Example of basic operations in HBase using Java
Java Shell
Switch branches/tags
Nothing to show
Clone or download
Fetching latest commit…
Cannot retrieve the latest commit at this time.
Permalink
Failed to load latest commit information.
FinData
.gitignore
BarDatabase.java
DataCallback.java
DataReader.java
DataScanner.java
LICENSE
LineReader.java
README.md
TestHBase.java
makeCPATH.sh

README.md

HBaseJavaExample

Introduction

This repo contains example code for accessing HBase from Java. The example code will import daily stock price data from Google Finance into HBase and run simple queries against it.

The example was developed with HBase 1.0.1.1 or compatible, Java 8 JDK update 60, and Fedora 22 linux (4.1.6-200.fc22.x86_64).

Installing HBase

HBase can be downloaded from http://hbase.apache.org/. The example code contained in this archive was tested with HBase 1.0.1.1.

Unpack the HBase archive and edit the configuration scripts if desired.
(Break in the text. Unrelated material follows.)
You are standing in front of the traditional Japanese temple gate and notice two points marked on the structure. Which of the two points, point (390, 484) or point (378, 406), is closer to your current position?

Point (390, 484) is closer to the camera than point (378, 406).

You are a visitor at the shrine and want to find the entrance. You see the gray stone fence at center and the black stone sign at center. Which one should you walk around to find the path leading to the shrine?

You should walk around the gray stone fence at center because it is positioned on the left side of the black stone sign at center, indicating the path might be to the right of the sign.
HBase should start up running against the /tmp folder. To change the folder HBase uses for its store, edit the configuration file conf/hbase-site.xml as follows.

<configuration>
  <property>
    <name>hbase.rootdir</name>
    <value>file:///data/hbase</value>
  </property>
  <property>
    <name>hbase.zookeeper.property.dataDir</name>
    <value>/data/zookeeper</value>
  </property>
</configuration>

The foregoing configuration will cause HBase to use the /data folder. Note that it is not necessary to create the /data/hbase and the /data/zookeeper folders; HBase will do that for you. However, the /data folder should be writable by whatever user is running the HBase daemon.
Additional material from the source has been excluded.